[Dataset excerpts]

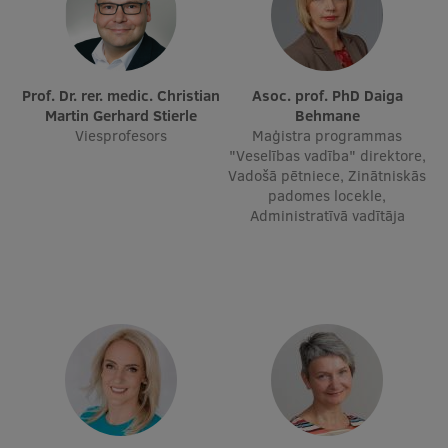
Starptautiskā sadarbība
Prof. Dr. rer. medic. Christian
Asoc. prof. PhD Daiga
Mobilitātes programmas
Martin Gerhard Stierle
Behmane
Viesprofesors
Maģistra programmas
Starptautiskie projekti
"Veselības vadība" direktore,
Vadošā pētniece, Zinātniskās
Starptautiskie sadarbības partneri
padomes locekle,
Administratīvā vadītāja
EURAXESS RSU kontaktpunkts
EATRIS koordinators Latvijā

__AIM OF THE EXERCISE__: Only the stretch of lines that begins with the one holding "Starptautiskie projekti" and ends with the last line above belongs in the answer; please write it out exactly.

__COMPLETED EXERCISE__:
Starptautiskie projekti
"Veselības vadība" direktore,
Vadošā pētniece, Zinātniskās
Starptautiskie sadarbības partneri
padomes locekle,
Administratīvā vadītāja
EURAXESS RSU kontaktpunkts
EATRIS koordinators Latvijā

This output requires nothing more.